● USING THE INFORMATION
1. Rewrite the extract on the Dawabsheh killing, beginning at the words "Israel has framed" and stopping after "the Palestine issue.", with "framed" changed to "portrayed".
2. Carry on the extract on the Dawabsheh killing past its final sentence.

Despite the international outrage and the purported shock and sympathy of the Israeli government, we must contextualize this attack in order to correctly understand where to place it on our timeline of events.
The Netanyahu government that is today denouncing the brutal murder of innocent Ali Dawabsheh as an individual act of terrorism is the same government that invaded Gaza last summer and killed over 500 Palestinian children, with no remorse nor retribution.
Israel has framed this incident as being radical and extreme, while the ongoing military occupation of the West Bank where Palestinian civilians are detained and killed on a daily basis, and the siege and violence against Palestinians in Gaza are not viewed in the same light.
According to Hugh Lovatt, the Israel/Palestine Project Coordinator for the European Council on Foreign Relation's Middle East and North Africa Program, Israel has managed to prioritize and protect its bilateral relations with EU member states and the US as being superior to any disagreement on the Palestine issue.
The US and Europe, says Lovatt, “have fed a sense of Israeli impunity in which its behavior towards Palestinians incurs no real consequences at the level of its international relations.” This attitude, he added, “has therefore translated into Israeli impunity for settlers.”
Over the past few years, Israeli civilians have set fire to dozens of Palestinian homes, mosques, churches, businesses, agricultural land and olive trees, and vehicles in the West Bank, with at least nine homes being set ablaze since August 2012, according to Israeli human rights group, Btselem. The vast majority of the assaults were either never investigated nor solved, whereas, a Palestinian child who throws a stone now faces up to 20 years in prison.
Attacks by Israeli settlers known as ‘price tag' attacks, commonly involving vandalism, arson and graffiti, are usually perpetrated by fanatic Zionists living in illegal settlements across the West Bank. They call for settlement expansion and are against a two–state solution that would curb Jewish settlement in Palestinian territories.

● AVAILABLE DATA
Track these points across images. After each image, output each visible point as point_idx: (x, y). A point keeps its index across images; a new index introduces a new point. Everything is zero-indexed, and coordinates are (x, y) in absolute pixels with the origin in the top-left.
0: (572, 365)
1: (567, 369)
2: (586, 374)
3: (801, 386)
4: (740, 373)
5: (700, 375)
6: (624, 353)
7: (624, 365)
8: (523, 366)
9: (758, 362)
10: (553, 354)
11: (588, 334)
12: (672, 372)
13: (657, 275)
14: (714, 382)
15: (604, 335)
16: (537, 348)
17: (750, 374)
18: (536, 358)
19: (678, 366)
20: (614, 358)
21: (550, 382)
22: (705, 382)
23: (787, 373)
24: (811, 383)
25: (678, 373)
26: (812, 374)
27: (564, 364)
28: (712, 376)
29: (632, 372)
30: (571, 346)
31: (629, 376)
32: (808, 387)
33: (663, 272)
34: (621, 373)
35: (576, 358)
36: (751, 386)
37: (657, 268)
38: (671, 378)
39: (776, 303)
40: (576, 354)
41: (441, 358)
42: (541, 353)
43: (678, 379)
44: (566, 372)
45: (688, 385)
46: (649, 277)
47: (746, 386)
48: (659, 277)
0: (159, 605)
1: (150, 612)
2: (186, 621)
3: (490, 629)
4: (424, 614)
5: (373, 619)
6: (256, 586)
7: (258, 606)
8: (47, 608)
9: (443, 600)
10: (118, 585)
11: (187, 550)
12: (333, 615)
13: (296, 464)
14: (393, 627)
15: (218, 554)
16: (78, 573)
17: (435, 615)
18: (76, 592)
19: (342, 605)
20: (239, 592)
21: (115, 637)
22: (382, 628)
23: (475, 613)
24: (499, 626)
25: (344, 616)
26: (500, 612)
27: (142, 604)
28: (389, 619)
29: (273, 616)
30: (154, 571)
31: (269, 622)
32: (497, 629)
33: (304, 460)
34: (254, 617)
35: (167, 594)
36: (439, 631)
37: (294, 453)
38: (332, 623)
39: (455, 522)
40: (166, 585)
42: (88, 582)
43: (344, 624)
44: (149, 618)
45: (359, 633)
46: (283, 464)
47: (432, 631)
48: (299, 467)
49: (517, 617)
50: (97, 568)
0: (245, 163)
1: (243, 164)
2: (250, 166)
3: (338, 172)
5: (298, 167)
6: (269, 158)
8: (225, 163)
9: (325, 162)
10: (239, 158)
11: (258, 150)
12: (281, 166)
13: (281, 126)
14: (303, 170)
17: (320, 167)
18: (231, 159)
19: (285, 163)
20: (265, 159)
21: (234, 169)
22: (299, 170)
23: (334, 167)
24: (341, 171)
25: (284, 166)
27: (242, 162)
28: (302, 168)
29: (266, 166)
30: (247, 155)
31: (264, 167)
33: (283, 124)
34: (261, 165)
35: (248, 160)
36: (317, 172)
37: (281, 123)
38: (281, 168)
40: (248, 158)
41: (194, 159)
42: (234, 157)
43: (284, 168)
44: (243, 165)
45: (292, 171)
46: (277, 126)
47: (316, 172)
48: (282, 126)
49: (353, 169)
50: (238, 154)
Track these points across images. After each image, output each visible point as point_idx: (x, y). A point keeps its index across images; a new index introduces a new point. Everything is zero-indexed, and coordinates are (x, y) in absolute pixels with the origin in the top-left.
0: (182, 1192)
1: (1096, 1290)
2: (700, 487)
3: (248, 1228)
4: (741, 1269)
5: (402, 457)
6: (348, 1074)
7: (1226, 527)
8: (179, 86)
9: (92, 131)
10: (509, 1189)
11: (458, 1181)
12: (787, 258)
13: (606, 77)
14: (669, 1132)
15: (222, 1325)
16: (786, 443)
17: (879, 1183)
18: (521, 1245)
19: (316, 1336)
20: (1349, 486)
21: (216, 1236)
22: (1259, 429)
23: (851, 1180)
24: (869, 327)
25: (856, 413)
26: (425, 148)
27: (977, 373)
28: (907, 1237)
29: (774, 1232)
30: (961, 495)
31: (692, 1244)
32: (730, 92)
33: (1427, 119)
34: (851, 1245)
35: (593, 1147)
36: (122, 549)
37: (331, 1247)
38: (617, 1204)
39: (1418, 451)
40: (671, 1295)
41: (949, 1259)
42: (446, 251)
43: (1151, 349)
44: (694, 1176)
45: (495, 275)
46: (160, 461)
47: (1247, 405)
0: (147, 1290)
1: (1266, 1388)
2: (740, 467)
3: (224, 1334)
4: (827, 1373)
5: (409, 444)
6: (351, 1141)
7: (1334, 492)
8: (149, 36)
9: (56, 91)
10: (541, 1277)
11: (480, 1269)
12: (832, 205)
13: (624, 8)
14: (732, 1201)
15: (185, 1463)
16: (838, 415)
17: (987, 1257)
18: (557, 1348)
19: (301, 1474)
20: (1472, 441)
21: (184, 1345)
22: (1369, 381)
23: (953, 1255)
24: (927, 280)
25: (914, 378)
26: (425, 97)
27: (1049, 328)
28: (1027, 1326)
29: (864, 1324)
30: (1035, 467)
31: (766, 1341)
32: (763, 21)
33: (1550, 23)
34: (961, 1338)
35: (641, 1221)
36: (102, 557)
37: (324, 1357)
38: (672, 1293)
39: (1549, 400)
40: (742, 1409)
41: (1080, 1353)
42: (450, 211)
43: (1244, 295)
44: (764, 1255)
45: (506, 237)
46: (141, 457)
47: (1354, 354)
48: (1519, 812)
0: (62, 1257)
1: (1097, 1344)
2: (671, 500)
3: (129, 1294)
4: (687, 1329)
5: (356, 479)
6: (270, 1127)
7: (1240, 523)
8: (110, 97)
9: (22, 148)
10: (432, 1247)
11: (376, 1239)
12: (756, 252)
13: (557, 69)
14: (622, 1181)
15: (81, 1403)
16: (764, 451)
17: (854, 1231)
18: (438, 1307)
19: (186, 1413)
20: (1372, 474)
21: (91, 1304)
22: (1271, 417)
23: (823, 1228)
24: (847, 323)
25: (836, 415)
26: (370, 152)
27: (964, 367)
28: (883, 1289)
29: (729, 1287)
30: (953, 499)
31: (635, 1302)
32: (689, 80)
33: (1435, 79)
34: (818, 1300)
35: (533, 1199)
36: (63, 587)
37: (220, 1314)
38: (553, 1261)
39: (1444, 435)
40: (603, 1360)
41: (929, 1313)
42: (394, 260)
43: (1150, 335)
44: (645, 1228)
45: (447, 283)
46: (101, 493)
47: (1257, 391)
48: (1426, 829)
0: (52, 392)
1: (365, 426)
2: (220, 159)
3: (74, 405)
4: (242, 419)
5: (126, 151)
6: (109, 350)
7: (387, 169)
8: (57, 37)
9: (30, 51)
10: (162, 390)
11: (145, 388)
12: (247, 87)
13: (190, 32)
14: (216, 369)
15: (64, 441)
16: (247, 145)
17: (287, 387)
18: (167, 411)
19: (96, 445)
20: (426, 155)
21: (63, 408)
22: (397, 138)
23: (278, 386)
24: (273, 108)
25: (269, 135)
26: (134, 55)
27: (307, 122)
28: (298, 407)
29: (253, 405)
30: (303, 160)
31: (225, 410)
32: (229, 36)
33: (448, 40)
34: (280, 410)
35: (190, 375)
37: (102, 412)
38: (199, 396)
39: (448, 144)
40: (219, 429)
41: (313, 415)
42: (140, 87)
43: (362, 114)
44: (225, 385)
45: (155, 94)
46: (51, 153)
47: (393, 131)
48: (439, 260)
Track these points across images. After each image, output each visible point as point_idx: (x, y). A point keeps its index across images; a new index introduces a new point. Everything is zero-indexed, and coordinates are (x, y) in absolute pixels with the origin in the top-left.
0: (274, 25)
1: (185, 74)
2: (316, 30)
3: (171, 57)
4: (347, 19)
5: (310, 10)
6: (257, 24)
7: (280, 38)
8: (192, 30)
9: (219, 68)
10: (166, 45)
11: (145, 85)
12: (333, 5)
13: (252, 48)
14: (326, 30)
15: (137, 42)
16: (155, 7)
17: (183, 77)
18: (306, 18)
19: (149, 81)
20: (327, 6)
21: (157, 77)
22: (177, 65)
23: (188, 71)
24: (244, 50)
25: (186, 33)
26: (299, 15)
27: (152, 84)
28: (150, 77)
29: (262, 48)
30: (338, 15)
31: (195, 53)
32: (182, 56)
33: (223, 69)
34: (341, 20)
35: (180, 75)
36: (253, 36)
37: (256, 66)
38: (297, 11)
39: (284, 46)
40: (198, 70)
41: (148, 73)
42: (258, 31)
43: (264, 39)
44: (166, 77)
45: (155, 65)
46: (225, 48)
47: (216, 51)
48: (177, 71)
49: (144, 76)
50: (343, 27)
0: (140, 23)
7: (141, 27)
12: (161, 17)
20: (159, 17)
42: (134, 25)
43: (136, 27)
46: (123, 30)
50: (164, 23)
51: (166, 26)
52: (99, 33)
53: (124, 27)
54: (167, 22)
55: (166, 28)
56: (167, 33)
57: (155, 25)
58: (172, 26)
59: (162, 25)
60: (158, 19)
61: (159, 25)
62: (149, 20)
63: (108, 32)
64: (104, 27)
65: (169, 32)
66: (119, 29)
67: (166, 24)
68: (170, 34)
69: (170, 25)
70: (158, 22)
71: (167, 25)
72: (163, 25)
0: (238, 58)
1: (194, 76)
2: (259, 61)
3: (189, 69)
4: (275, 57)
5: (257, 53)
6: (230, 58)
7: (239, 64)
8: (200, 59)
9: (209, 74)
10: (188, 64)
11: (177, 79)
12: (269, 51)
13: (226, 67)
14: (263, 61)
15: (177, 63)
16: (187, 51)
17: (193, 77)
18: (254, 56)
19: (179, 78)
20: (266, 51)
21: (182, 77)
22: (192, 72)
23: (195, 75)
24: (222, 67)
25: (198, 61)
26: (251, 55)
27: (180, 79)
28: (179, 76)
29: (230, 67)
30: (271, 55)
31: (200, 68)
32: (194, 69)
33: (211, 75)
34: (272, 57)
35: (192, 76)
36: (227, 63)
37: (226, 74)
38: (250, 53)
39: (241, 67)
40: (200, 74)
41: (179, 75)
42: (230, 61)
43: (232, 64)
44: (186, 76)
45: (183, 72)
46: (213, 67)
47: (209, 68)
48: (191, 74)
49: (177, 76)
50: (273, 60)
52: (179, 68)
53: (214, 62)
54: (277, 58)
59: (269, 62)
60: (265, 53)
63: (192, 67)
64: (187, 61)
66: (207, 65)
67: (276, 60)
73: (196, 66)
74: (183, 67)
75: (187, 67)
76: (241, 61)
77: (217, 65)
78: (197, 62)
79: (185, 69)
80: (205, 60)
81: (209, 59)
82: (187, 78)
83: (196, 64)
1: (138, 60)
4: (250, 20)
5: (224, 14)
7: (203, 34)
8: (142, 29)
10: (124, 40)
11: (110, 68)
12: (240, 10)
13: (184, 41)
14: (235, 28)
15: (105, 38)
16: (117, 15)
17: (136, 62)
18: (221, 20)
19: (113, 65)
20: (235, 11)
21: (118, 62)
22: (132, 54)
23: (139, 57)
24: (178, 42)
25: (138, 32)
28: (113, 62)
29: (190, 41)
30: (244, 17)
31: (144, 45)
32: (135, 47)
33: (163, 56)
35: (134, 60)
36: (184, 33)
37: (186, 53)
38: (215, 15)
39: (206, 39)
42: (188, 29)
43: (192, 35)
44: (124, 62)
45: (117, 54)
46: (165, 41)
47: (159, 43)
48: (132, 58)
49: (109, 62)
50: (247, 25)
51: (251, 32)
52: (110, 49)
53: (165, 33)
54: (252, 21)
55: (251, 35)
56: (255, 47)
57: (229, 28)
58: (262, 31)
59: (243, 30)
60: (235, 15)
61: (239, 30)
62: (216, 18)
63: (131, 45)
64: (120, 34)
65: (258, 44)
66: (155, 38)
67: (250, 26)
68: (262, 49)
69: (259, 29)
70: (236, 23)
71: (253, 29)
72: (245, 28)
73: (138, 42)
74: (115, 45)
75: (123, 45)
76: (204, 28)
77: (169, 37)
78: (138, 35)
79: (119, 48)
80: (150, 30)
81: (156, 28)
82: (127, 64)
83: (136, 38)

● ANSWERS PROVIDED
1.
Israel has portrayed this incident as being radical and extreme, while the ongoing military occupation of the West Bank where Palestinian civilians are detained and killed on a daily basis, and the siege and violence against Palestinians in Gaza are not viewed in the same light.
According to Hugh Lovatt, the Israel/Palestine Project Coordinator for the European Council on Foreign Relation's Middle East and North Africa Program, Israel has managed to prioritize and protect its bilateral relations with EU member states and the US as being superior to any disagreement on the Palestine issue.

2.
Netanyahu's right-wing government includes pro-settlement political parties, such as the Jewish Home (Ha-Bayit Ha-Yehudi), a religious Zionist party opposed to land concessions to Palestinians.
Approximately 547,000 Jews live in over 100 Israeli government-sanctioned settlements across the West Bank. Palestinians view settlements as major obstacles to any potential peace negotiations.
The international community's response has attempted to isolate the Duma incident as being a one-off, unexpected terrorist attack, unrelated to the increasingly hostile, anti-Palestinian environment fostered by racist Israeli politicians and policies.
In reality, the attack comes as no surprise when the Israeli Justice Minister, Ayelet Shaked, can call for a genocide of Palestinians, and the Israeli Deputy Minister of Foreign Affairs, Tzipi Hotovely, cites the Bible as the guide for Israeli foreign policy and evidence for Jewish sovereignty over the entire Biblical “Land of Israel,” with no repercussions.
Sharif Nashashibi, a journalist and Arab affairs analyst, says that Israel's response can be categorized as a public relations ploy to shift attention from the state and keep it focused on the incident in particular.
“By calling this a terrorist attack, Israel would be trying to deflect criticism turning on the government itself for fostering this kind of environment that allows these things to happen.”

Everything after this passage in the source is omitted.